■ WORK ITEM ■
Wherever "サービス" shows up in the records below, copy the whole line.

■ ■ ■ ■ ■ ■ ■

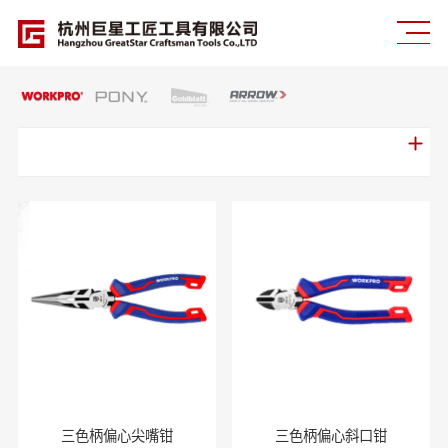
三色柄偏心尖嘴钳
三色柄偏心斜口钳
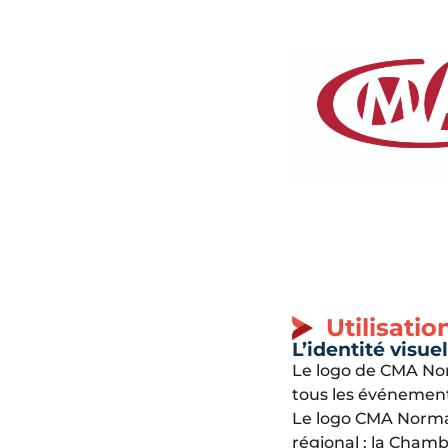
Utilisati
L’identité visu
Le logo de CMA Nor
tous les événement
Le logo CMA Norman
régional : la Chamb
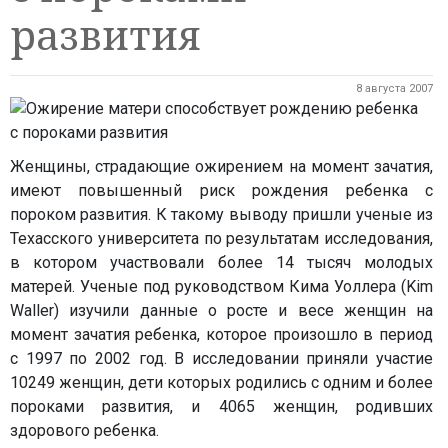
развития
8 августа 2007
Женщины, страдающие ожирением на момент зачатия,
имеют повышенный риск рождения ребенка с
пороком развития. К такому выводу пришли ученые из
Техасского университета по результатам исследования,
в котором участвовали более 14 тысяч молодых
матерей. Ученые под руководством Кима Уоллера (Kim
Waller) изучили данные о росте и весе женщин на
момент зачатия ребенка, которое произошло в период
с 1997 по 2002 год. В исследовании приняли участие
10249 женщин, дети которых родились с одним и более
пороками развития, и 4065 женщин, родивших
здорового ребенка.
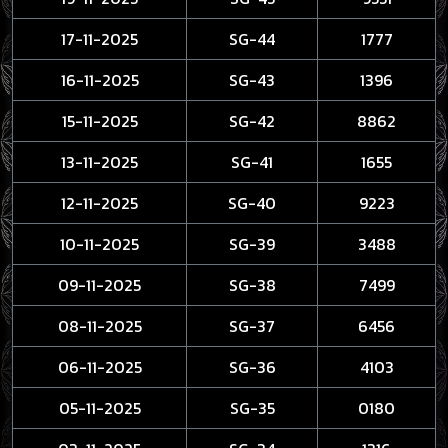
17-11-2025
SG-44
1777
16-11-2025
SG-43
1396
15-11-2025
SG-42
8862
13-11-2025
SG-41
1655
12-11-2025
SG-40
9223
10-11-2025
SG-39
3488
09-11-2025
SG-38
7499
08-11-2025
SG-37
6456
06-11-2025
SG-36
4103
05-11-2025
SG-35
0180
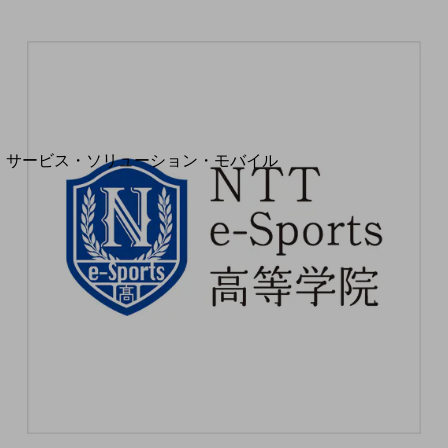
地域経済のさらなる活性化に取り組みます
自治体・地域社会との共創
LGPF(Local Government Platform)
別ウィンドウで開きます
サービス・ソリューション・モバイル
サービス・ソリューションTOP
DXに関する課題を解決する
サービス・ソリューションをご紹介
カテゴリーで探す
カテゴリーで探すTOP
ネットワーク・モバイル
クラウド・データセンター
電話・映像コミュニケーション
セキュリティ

■ ■ ■ ■ ■ ■ ■

■ TASK ANSWER ■
サービス・ソリューション・モバイル
サービス・ソリューションTOP
サービス・ソリューションをご紹介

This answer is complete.